GoF Design Patterns
Creational Patterns
Name
Description
Factory Patterns
Provide an interface for creating families of related or dependent objects without specifying their concrete classes.
Builder
Separate the construction of a complex object from its representation allowing the same construction process to create various representations.
Factory method
Define an interface for creating an object, but let subclasses decide which class to instantiate. Factory Method lets a class defer instantiation to subclasses (dependency injection[17]).
Prototype
Specify the kinds of objects to create using a prototypical instance, and create new objects by copying this prototype.
Singleton
Ensure a class has only one instance, and provide a global point of access to it.
Structural Patterns
Adapter
Convert the interface of a class into another interface clients expect. An adapter lets classes work together that could not otherwise because of incompatible interfaces. The enterprise integration pattern equivalent is the Translator.
Bridge
Decouple an abstraction from its implementation allowing the two to vary independently.
Composite
Compose objects into tree structures to represent part-whole hierarchies. Composite lets clients treat individual objects and compositions of objects uniformly.
Decorator
Attach additional responsibilities to an object dynamically keeping the same interface. Decorators provide a flexible alternative to subclassing for extending functionality.
Facade
Provide a unified interface to a set of interfaces in a subsystem. Facade defines a higher-level interface that makes the subsystem easier to use.
Flyweight
Use sharing to support large numbers of similar objects efficiently.
Proxy
Provide a surrogate or placeholder for another object to control access to it.
Behavioural Patterns
Chain of responsibility
Avoid coupling the sender of a request to its receiver by giving more than one object a chance to handle the request. Chain the receiving objects and pass the request along the chain until an object handles it.
Command
Encapsulate a request as an object, thereby letting you parameterize clients with different requests, queue or log requests, and support undoable operations.
Interpreter
Given a language, define a representation for its grammar along with an interpreter that uses the representation to interpret sentences in the language.
Iterator
Provide a way to access the elements of an aggregate object sequentially without exposing its underlying representation.
Mediator
Define an object that encapsulates how a set of objects interact. Mediator promotes loose coupling by keeping objects from referring to each other explicitly, and it lets you vary their interaction independently.
Memento
Without violating encapsulation, capture and externalize an object's internal state allowing the object to be restored to this state later.

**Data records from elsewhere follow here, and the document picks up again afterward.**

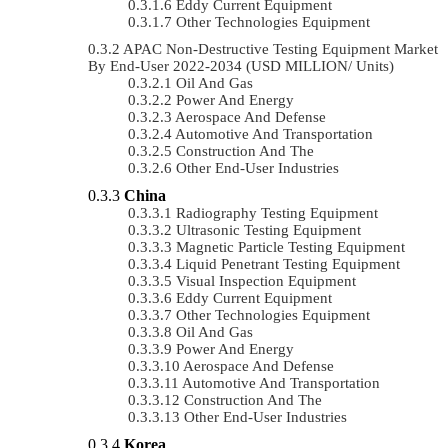
Eddy Current Equipment
Other Technologies Equipment
APAC Non-Destructive Testing Equipment Market
By End-User 2022-2034 (USD MILLION/ Units)
Oil And Gas
Power And Energy
Aerospace And Defense
Automotive And Transportation
Construction And The
Other End-User Industries
China
Radiography Testing Equipment
Ultrasonic Testing Equipment
Magnetic Particle Testing Equipment
Liquid Penetrant Testing Equipment
Visual Inspection Equipment
Eddy Current Equipment
Other Technologies Equipment
Oil And Gas
Power And Energy
Aerospace And Defense
Automotive And Transportation
Construction And The
Other End-User Industries
Korea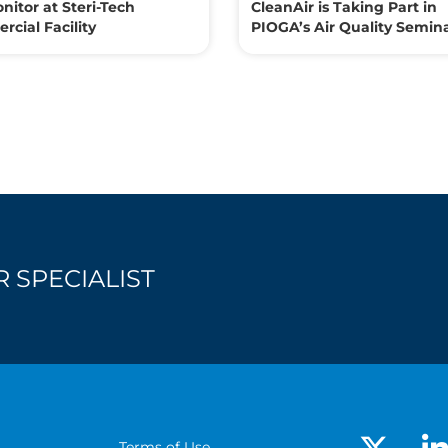
nitor at Steri-Tech
CleanAir is Taking Part in
cial Facility
PIOGA’s Air Quality Semin
 SPECIALIST
Terms of Use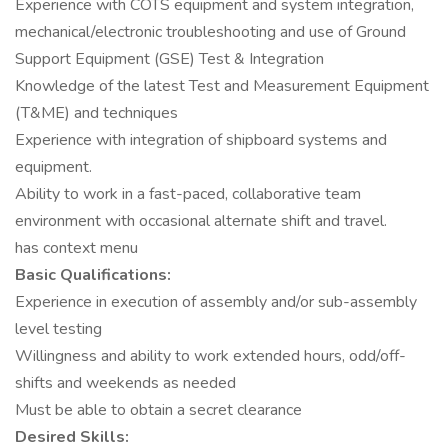
Experience with COTS equipment and system integration,
mechanical/electronic troubleshooting and use of Ground
Support Equipment (GSE) Test & Integration
Knowledge of the latest Test and Measurement Equipment
(T&ME) and techniques
Experience with integration of shipboard systems and
equipment.
Ability to work in a fast-paced, collaborative team
environment with occasional alternate shift and travel.
has context menu
Basic Qualifications:
Experience in execution of assembly and/or sub-assembly
level testing
Willingness and ability to work extended hours, odd/off-
shifts and weekends as needed
Must be able to obtain a secret clearance
Desired Skills: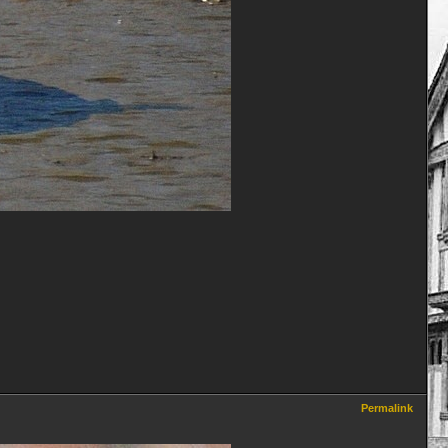
Permalink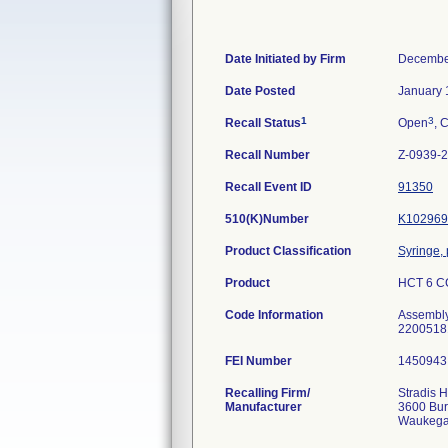
Date Initiated by Firm
Decembe
Date Posted
January 
1
3
Recall Status
Open
, 
Recall Number
Z-0939-
Recall Event ID
91350
510(K)Number
K102969
Product Classification
Syringe, 
Product
HCT 6 CC
Code Information
Assembl
2200518
FEI Number
Recalling Firm/
Stradis 
Manufacturer
3600 Bu
Waukega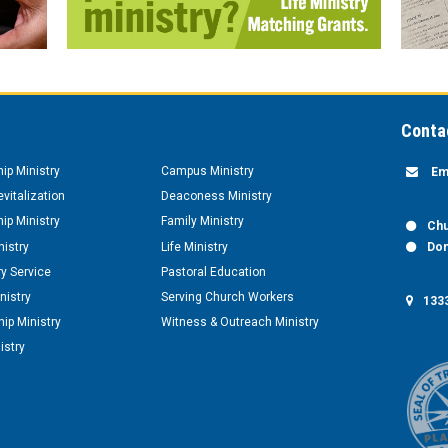
Conta
hip Ministry
Campus Ministry
Em
vitalization
Deaconess Ministry
hip Ministry
Family Ministry
Chu
nistry
Life Ministry
Don
y Service
Pastoral Education
nistry
Serving Church Workers
1333
ip Ministry
Witness & Outreach Ministry
istry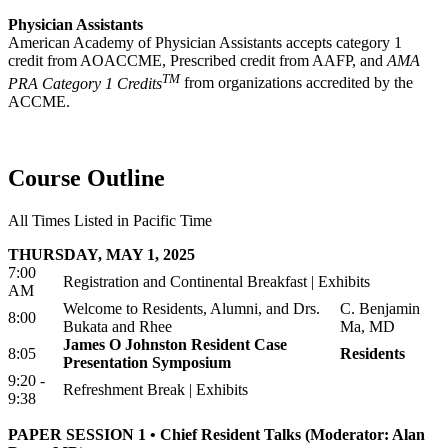
Physician Assistants
American Academy of Physician Assistants accepts category 1
credit from AOACCME, Prescribed credit from AAFP, and
AMA
TM
PRA Category 1 Credits
from organizations accredited by the
ACCME.
Course Outline
All Times Listed in Pacific Time
THURSDAY, MAY 1, 2025
7:00
Registration and Continental Breakfast | Exhibits
AM
Welcome to Residents, Alumni, and Drs.
C. Benjamin
8:00
Bukata and Rhee
Ma, MD
James O Johnston Resident Case
8:05
Residents
Presentation Symposium
9:20 -
Refreshment Break | Exhibits
9:38
PAPER SESSION 1 • Chief Resident Talks (Moderator: Alan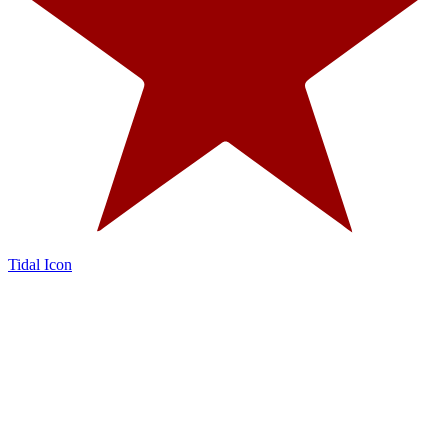
Tidal Icon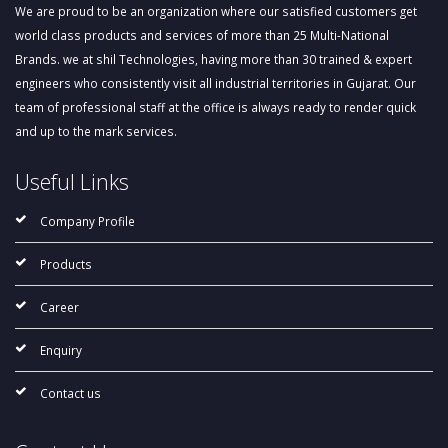
We are proud to be an organization where our satisfied customers get
world class products and services of more than 25 Multi-National
Brands. we at shil Technologies, having more than 30 trained & expert
engineers who consistently visit all industrial territories in Gujarat. Our
team of professional staff at the office is always ready to render quick
and up to the mark services.
Useful Links
Company Profile
Products
Career
Enquiry
Contact us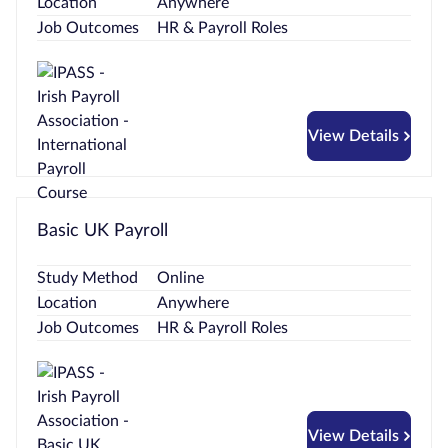
Location
Anywhere
Job Outcomes
HR & Payroll Roles
View Details
Basic UK Payroll
Study Method
Online
Location
Anywhere
Job Outcomes
HR & Payroll Roles
View Details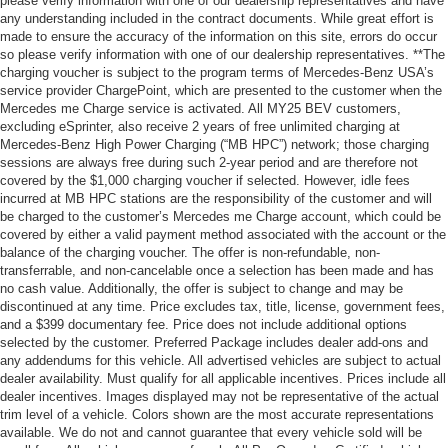
please verify information with one of our dealership representatives and have
any understanding included in the contract documents. While great effort is
made to ensure the accuracy of the information on this site, errors do occur
so please verify information with one of our dealership representatives. **The
charging voucher is subject to the program terms of Mercedes-Benz USA’s
service provider ChargePoint, which are presented to the customer when the
Mercedes me Charge service is activated. All MY25 BEV customers,
excluding eSprinter, also receive 2 years of free unlimited charging at
Mercedes-Benz High Power Charging (“MB HPC”) network; those charging
sessions are always free during such 2-year period and are therefore not
covered by the $1,000 charging voucher if selected. However, idle fees
incurred at MB HPC stations are the responsibility of the customer and will
be charged to the customer’s Mercedes me Charge account, which could be
covered by either a valid payment method associated with the account or the
balance of the charging voucher. The offer is non-refundable, non-
transferrable, and non-cancelable once a selection has been made and has
no cash value. Additionally, the offer is subject to change and may be
discontinued at any time. Price excludes tax, title, license, government fees,
and a $399 documentary fee. Price does not include additional options
selected by the customer. Preferred Package includes dealer add-ons and
any addendums for this vehicle. All advertised vehicles are subject to actual
dealer availability. Must qualify for all applicable incentives. Prices include all
dealer incentives. Images displayed may not be representative of the actual
trim level of a vehicle. Colors shown are the most accurate representations
available. We do not and cannot guarantee that every vehicle sold will be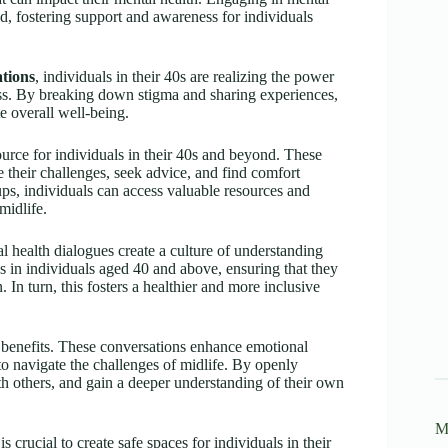
d, fostering support and awareness for individuals
ations
, individuals in their 40s are realizing the power
ss. By breaking down stigma and sharing experiences,
e overall well-being.
urce for individuals in their 40s and beyond. These
 their challenges, seek advice, and find comfort
ps, individuals can access valuable resources and
midlife.
l health dialogues create a culture of understanding
ns in individuals aged 40 and above, ensuring that they
 In turn, this fosters a healthier and more inclusive
enefits. These conversations enhance emotional
 to navigate the challenges of midlife. By openly
th others, and gain a deeper understanding of their own
M
crucial to create safe spaces for individuals in their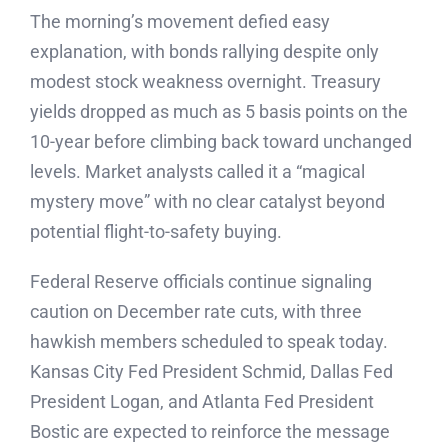
The morning’s movement defied easy
explanation, with bonds rallying despite only
modest stock weakness overnight. Treasury
yields dropped as much as 5 basis points on the
10-year before climbing back toward unchanged
levels. Market analysts called it a “magical
mystery move” with no clear catalyst beyond
potential flight-to-safety buying.
Federal Reserve officials continue signaling
caution on December rate cuts, with three
hawkish members scheduled to speak today.
Kansas City Fed President Schmid, Dallas Fed
President Logan, and Atlanta Fed President
Bostic are expected to reinforce the message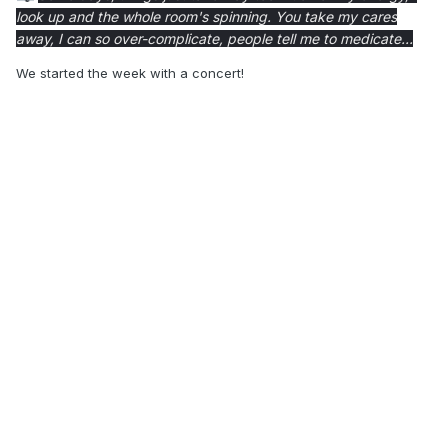
look up and the whole room's spinning.
You take my cares
away,
I can so over-complicate, people tell me to medicate...
We started the week with a concert!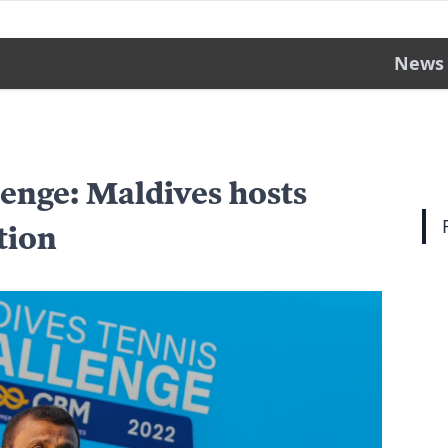
News
enge: Maldives hosts
tion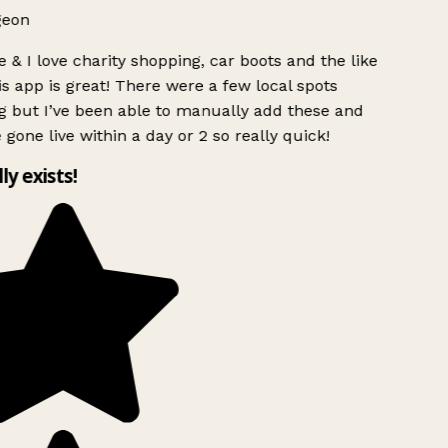
geon
 & I love charity shopping, car boots and the like
s app is great! There were a few local spots
g but I’ve been able to manually add these and
 gone live within a day or 2 so really quick!
lly exists!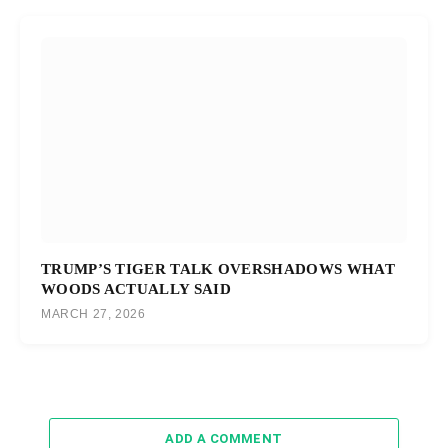
TRUMP’S TIGER TALK OVERSHADOWS WHAT
WOODS ACTUALLY SAID
MARCH 27, 2026
ADD A COMMENT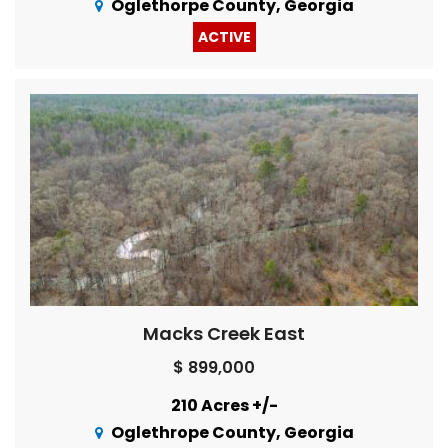
Oglethorpe County, Georgia
ACTIVE
Macks Creek East
$ 899,000
210 Acres +/-
Oglethrope County, Georgia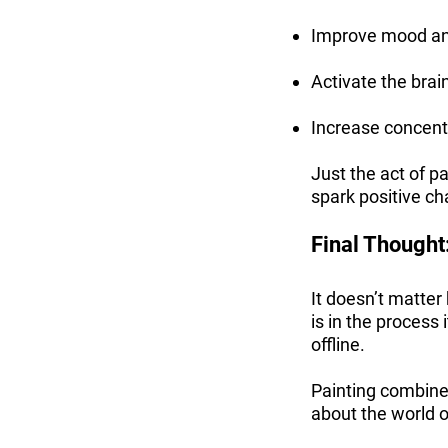
Improve mood and
Activate the brai
Increase concentr
Just the act of p
spark positive c
Final Thought:
It doesn’t matter 
is in the process
offline.
Painting combines
about the world o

Observer or Publish/subscribe
Define a one-to-many dependency between objects where a state change in one object results with all its dependents being notified and updated automatically.
State
Allow an object to alter its behavior when its internal state changes. The object will appear to change its class.
Strategy
Define a family of algorithms, encapsulate each one, and make them interchangeable. Strategy lets the algorithm vary independently from clients that use it.
Template method
Define the skeleton of an algorithm in an operation, deferring some steps to subclasses. Template method lets subclasses redefine certain steps of an algorithm without changing the algorithm's structure.
Visitor
Represent an operation to be performed on the elements of an object structure. Visitor lets you define a new operation without changing the classes of the elements on which it operates.
Active Object
Decouples method execution from method invocation that reside in their own thread of control. The goal is to introduce concurrency, by using asynchronous method invocation and a scheduler for handling requests.
Balking
Only execute an action on an object when the object is in a particular state.
Binding properties
Combining multiple observers to force properties in different objects to be synchronized or coordinated in some way.
Messaging design pattern (MDP)
Allows the interchange of information (i.e. messages) between components and applications.
Double-checked locking
Reduce the overhead of acquiring a lock by first testing the locking criterion (the 'lock hint') in an unsafe manner; only if that succeeds does the actual lock proceed.
Can be unsafe when implemented in some language/hardware combinations. It can therefore sometimes be considered an anti-pattern.
Event-based asynchronous
Addresses problems with the asynchronous pattern that occur in multithreaded programs.
Guarded suspension
Manages operations that require both a lock to be acquired and a precondition to be satisfied before the operation can be executed.
Lock
One thread puts a "lock" on a resource, preventing other threads from accessing or modifying it.
Monitor object
An object whose methods are subject to mutual exclusion, thus preventing multiple objects from erroneously trying to use it at the same time.
Reactor
A reactor object provides an asynchronous interface to resources that must be handled synchronously.
Read-write lock
Allows concurrent read access to an object, but requires exclusive access for write operations.
Scheduler
Explicitly control when threads may execute single-threaded code.
Thread pool
A number of threads are created to perform a number of tasks, which are usually organized in a queue. Typically, there are many more tasks than threads. Can be considered a special case of the object pool pattern.
Thread-specific storage
Static or "global" memory local to a thread.